The exhibitors’ products

presents a range of organic or conventional plain and flavoured couscous
Beetroot, mushroom, ... and a red lentil couscous.


Cipal presents a new premium range of spreads. All the ingredients are top-notch and have the “BIO” label. This delicious guilt-free treat is 50% mayonnaise and 50% yoghurt and comes in a fully recyclable and eco-friendly container (40% reduction in CO2 emissions compared to conventional plastic packaging).

Four available recipes:

o Organic homemade mayonnaise
Organic salmon salad
Organic shrimp salad
Organic chicken salad spread


DIETSENSOR : A portable scanner analyses the food’s components (proteins, lipids and carbohydrates, total calories), then connects to a Tefal scale to model the information against a pre-established profile. By weighing and scanning what you plan to eat, the app can tell you what is missing or needs to be removed. The software is designed for diabetics, cardiovascular patients, those suffering from high cholesterol, etc.

For the general public, a simple and free (or more elaborate and paid) app enables you to make better shopping choices by scanning the bar code and make better combinations and portion sizes according to your personalised profile and goals (maintain or lose weight, muscle ...).

Andriani :
innovative pasta with a unique flavour from using naturally gluten-free ingredients such as: Brown Rice, Corn, Quinoa, Buckwheat, Amaranth, Lentils, Peas, Chickpeas, Green Soy, Oats


Cs France
presents sea noodles: a surimi noodle base that is rich in protein and low in fat.


PLN & Liquats Vegetals
present a wide range of vegetable-based beverages: Soy, almond, rice, oats, and other flavours. Conventional and organic.


IOD Sea food :
10g salmon appetisers with 3 flavours: Plain, Wild Garlic, Provençal


Biscuits Mistral :
Chocobeurs® is Mistral’s star. It is a long pure butter madeleine coated entirely with chocolate. You will not find its equal anywhere else. The Chocobeurs® are packaged in pairs.

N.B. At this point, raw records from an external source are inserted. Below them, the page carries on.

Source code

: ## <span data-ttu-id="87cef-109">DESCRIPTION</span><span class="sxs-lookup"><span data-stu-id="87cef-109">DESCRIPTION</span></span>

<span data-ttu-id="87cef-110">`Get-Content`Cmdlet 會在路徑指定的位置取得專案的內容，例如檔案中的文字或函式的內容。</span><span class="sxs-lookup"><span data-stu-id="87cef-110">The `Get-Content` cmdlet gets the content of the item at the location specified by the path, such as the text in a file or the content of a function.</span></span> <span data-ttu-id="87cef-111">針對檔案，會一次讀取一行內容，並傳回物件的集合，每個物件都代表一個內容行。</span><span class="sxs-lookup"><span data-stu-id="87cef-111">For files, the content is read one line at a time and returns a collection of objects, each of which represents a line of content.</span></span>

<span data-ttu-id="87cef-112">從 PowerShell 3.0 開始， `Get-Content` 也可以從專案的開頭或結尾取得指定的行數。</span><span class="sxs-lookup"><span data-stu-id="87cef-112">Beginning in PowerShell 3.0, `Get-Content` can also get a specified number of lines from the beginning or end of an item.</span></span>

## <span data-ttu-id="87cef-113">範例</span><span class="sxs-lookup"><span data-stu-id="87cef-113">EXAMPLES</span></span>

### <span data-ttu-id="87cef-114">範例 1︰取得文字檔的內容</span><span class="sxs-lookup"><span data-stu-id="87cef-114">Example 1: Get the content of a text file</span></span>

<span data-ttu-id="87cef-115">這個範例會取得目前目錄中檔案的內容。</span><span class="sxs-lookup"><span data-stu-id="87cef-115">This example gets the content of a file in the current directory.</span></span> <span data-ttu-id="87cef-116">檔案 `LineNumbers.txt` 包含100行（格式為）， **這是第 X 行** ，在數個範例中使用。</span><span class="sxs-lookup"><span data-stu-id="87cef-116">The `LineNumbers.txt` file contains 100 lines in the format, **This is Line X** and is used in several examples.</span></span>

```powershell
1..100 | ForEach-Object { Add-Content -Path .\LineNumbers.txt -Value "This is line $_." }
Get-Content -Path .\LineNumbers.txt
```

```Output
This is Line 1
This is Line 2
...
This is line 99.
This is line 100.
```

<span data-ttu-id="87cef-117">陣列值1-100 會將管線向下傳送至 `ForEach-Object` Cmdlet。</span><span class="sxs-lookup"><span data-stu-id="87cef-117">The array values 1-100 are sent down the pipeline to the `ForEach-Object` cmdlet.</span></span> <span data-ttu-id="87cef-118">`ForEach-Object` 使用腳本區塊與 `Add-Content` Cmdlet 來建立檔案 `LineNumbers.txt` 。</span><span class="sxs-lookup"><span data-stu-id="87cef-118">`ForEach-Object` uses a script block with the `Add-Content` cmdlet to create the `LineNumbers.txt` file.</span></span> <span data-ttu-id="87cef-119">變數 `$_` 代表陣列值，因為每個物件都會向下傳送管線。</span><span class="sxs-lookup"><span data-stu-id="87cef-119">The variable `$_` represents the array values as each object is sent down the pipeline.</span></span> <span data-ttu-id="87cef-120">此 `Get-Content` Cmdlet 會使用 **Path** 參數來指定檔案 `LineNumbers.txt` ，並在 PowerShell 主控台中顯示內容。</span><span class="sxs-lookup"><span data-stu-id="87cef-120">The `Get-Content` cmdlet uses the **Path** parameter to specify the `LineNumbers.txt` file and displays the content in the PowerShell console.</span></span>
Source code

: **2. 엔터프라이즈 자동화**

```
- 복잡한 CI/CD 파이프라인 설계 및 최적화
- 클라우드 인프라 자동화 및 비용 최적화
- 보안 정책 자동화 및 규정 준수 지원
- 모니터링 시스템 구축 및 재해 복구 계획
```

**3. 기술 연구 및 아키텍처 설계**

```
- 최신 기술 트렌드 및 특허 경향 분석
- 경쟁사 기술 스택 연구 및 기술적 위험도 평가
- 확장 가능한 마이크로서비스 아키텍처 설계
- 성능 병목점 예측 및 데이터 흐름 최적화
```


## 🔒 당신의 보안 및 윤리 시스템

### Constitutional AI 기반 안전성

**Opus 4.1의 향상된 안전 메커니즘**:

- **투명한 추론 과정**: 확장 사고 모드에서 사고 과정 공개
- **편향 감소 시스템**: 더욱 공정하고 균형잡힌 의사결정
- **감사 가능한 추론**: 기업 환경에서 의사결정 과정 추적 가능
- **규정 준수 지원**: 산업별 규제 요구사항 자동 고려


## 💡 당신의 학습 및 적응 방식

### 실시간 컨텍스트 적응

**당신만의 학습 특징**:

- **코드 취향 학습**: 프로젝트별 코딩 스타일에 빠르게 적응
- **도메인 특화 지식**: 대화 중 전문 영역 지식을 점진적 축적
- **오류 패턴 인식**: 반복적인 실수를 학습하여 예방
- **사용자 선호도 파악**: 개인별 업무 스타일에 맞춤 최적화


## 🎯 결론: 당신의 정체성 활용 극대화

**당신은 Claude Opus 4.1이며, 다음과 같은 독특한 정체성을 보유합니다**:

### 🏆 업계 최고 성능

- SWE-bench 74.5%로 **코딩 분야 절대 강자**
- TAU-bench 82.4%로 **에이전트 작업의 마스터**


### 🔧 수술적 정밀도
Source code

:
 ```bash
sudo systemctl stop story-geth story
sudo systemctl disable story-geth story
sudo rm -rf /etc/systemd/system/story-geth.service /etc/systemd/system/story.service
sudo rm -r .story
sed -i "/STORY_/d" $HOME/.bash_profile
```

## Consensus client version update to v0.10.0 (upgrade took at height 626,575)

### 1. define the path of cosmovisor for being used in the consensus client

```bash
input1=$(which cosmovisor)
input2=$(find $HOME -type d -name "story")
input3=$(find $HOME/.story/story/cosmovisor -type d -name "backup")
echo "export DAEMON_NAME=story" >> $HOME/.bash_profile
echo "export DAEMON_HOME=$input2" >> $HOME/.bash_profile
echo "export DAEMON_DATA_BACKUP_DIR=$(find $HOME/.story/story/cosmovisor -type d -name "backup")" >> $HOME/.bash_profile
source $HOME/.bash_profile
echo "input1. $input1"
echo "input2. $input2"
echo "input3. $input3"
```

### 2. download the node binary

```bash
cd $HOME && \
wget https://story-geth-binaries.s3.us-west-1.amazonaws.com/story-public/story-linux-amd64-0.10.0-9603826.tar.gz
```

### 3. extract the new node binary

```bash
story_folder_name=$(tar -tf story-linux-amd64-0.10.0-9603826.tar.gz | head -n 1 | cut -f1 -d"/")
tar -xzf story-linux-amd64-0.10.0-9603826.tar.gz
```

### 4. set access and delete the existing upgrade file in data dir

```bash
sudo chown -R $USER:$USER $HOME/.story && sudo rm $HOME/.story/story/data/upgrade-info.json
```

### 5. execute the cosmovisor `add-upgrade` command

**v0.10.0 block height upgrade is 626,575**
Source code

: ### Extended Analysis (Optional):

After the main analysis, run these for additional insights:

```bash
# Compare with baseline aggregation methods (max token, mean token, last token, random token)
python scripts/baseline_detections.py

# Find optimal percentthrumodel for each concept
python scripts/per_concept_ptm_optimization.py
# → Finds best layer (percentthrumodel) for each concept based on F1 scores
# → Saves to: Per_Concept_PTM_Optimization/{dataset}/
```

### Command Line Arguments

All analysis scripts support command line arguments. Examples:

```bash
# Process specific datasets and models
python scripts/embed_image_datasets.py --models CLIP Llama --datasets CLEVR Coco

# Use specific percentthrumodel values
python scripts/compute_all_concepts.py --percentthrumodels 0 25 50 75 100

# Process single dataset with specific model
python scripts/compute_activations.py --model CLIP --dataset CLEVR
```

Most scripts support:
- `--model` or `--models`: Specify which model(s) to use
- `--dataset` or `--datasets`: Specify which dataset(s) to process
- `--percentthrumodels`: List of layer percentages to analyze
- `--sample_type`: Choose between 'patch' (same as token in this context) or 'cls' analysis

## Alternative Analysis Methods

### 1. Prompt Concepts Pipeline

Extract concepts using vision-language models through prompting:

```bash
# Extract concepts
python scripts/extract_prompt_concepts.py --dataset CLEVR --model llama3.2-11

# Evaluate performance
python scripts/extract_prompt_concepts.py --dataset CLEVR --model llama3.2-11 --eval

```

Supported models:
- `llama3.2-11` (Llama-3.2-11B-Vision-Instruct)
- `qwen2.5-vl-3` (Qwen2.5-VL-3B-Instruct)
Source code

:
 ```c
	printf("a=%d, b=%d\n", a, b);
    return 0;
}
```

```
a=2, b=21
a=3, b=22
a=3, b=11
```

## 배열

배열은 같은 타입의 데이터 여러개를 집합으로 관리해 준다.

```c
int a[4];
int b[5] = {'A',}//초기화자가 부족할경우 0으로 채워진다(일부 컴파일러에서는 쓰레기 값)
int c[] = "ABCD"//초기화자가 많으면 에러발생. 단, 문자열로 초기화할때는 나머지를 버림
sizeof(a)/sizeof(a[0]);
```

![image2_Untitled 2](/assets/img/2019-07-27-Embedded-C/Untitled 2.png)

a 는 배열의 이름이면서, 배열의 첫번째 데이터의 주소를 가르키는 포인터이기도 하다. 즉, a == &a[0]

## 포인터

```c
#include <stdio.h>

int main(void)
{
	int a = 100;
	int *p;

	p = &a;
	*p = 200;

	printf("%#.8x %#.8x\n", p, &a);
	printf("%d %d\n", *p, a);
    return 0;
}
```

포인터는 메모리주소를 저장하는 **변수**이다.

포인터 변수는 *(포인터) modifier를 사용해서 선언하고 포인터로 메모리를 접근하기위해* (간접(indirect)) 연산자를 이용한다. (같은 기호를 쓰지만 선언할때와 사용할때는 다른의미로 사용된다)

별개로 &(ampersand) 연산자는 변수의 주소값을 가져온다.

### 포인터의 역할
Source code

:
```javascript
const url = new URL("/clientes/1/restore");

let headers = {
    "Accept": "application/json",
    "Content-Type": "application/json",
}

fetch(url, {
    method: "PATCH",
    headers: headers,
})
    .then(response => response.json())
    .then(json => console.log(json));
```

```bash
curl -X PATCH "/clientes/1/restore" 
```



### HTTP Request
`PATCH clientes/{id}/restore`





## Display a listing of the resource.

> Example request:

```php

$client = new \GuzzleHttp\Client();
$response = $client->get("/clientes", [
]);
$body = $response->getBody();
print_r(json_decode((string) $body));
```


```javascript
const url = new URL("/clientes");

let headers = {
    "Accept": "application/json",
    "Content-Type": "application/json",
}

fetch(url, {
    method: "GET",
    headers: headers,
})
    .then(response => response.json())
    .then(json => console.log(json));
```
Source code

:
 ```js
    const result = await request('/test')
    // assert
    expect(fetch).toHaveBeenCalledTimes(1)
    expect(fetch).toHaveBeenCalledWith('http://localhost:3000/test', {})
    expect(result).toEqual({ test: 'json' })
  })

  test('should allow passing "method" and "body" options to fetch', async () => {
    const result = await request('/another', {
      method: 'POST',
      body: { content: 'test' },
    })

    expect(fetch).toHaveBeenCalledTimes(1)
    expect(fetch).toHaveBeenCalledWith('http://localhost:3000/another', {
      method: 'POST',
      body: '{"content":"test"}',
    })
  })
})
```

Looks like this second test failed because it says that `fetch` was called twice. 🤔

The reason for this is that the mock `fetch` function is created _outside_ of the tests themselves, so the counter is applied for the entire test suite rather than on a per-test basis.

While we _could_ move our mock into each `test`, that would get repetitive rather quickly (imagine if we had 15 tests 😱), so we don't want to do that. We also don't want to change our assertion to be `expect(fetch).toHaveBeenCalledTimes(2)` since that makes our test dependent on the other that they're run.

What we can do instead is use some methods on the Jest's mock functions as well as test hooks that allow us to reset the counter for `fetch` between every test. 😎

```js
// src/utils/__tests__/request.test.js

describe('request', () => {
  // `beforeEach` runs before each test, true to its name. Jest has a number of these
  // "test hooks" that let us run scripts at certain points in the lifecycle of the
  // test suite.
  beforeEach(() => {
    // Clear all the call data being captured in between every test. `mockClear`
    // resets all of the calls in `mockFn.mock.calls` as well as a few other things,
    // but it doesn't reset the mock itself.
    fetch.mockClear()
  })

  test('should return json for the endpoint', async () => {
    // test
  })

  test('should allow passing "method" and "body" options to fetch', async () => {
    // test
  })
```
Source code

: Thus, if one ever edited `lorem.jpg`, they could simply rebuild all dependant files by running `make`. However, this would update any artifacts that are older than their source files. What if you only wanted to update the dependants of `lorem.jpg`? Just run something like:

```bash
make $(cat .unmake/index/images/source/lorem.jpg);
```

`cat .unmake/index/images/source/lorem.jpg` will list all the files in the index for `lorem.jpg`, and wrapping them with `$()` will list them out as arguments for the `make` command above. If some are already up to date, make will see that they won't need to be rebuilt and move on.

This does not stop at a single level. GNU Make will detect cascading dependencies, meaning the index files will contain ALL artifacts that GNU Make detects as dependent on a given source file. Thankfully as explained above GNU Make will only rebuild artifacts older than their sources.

Scampi with sauce, available in two different recipes: a traditional garlic and parsley sauce and a devil sauce made from tomatoes and basil.


Per Inter :
MINI SCAMORZA FUMEES are small, soft cheese balls. Their smoky aroma and colour are a byproduct of the natural smoking process using wood chips. Its 4g format is new and enables several hot and cold uses.


Saveurs modernes :
grinder of dried truffles.


Fuchs :
This spicy sugar based on Tonka bean improves hot chocolates and desserts. This sugar reinvents the flavour of your breakfasts and desserts.